A GWAR is a very abstract entity, an impersonal and remote one who exists outside of our Universe and does not interact with it, or else one which is some sort of substrate of the Universe's reality. A "ground of being" god is essentially a GWAR.

PZ is clearly aware of highbrow theology here, since the God of highbrow theology is usually very GWARish. He also notes that many pastors describe God as a GAWD, but when skeptics show up, they claim that God is really a GWAR. When the skeptics are gone, they revert to describing God as a GAWD.

Metacrock, your complaining that atheists think that God is some big man in the sky is essentially complaining that atheists think that God is a GAWD and not a GWAR. But you soon revert to GAWDish form, with claiming that God works miracles at Lourdes.

Joseph Hinman (Metacrock) said...

why should I take seouirly the ignofant raving Bull shit of another lazy know nothing who can't be bothered to learn real tehology.

"He is very aware" of being an ass.
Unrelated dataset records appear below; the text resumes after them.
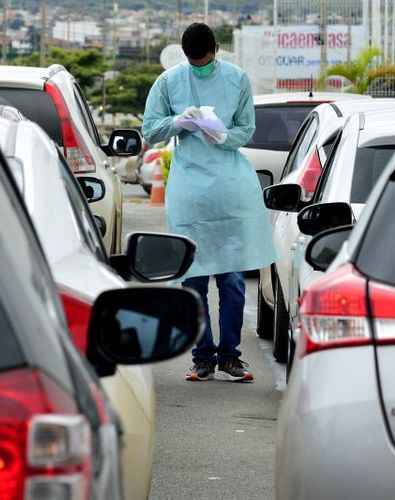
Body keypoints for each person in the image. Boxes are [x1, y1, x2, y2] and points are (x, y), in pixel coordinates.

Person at [142, 23, 276, 383]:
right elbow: (150, 129)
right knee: (194, 278)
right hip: (189, 191)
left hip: (229, 187)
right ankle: (203, 356)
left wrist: (222, 135)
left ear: (216, 50)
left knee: (232, 277)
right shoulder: (169, 82)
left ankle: (230, 355)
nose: (199, 66)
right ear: (184, 55)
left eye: (204, 60)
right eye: (193, 61)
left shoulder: (237, 79)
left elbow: (246, 129)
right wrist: (179, 121)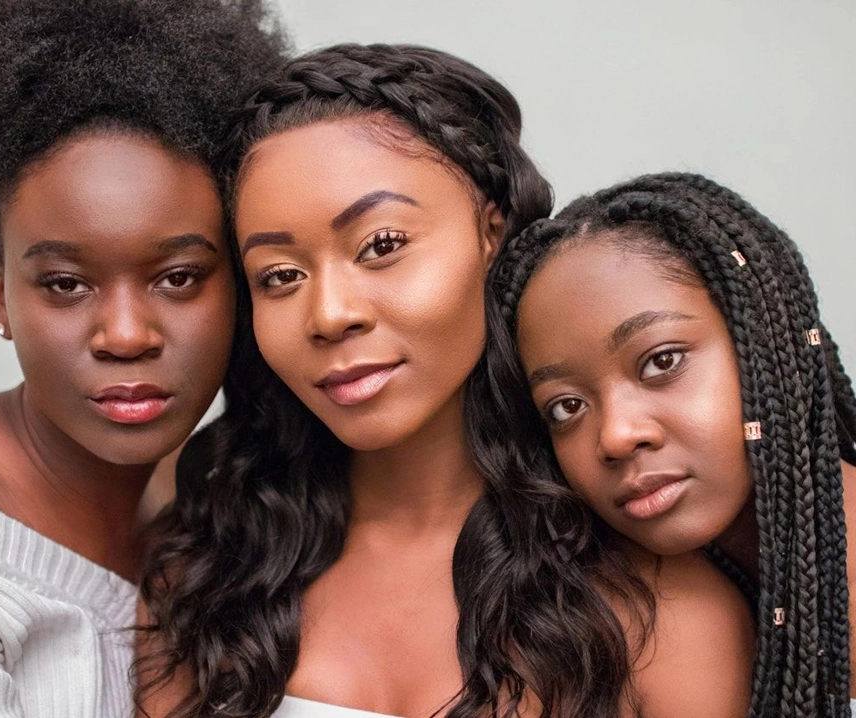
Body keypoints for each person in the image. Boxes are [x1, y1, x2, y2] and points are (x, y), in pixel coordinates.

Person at [139, 46, 754, 718]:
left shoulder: (662, 615)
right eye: (281, 276)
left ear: (489, 229)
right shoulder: (207, 566)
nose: (330, 315)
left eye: (381, 245)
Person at [0, 0, 284, 715]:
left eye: (179, 277)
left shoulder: (226, 507)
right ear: (1, 297)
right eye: (66, 284)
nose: (127, 334)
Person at [489, 171, 856, 717]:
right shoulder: (632, 610)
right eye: (566, 406)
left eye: (662, 362)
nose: (615, 436)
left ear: (765, 345)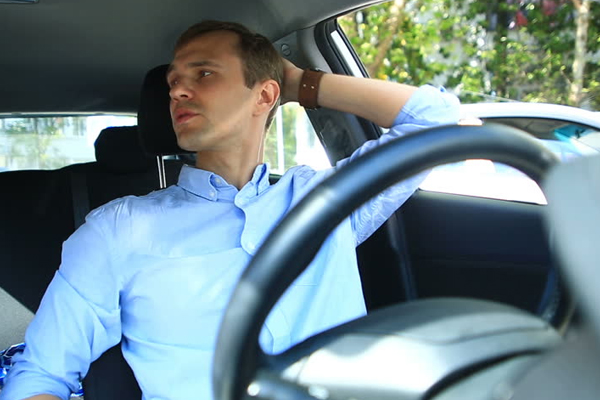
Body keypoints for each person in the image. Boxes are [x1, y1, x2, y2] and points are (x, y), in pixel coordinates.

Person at [0, 20, 459, 400]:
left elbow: (435, 122)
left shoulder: (326, 201)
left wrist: (300, 84)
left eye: (203, 74)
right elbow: (39, 377)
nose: (178, 91)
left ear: (264, 96)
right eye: (173, 82)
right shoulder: (117, 230)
Look at the way you describe God. You credit the fundametnalist baggage as "the real thing" then the sophisticated modern view that you are lazy to stuy some kindd of counterfeit.

you think we can't see the self servicing ideological basis to this catastrophically ignorant appraisal?

thesis no different than if I were to say "I am very aware of the stupid constrdictiory wavy gravy phsyics like Quantum theory that contradicts reason and doesn't make sense."
see? do you understand? If I said that that would be pretty ignronat. I've never had anything more than a layman's sparce reading QM theory. I am not able to go back to graudate school and major in physics so I can study it.

PZ know nothign is too lazy to pick upa read some Paul Tilich and he's ignorant of real thinking to read about the tradition that Tillich is coming out of.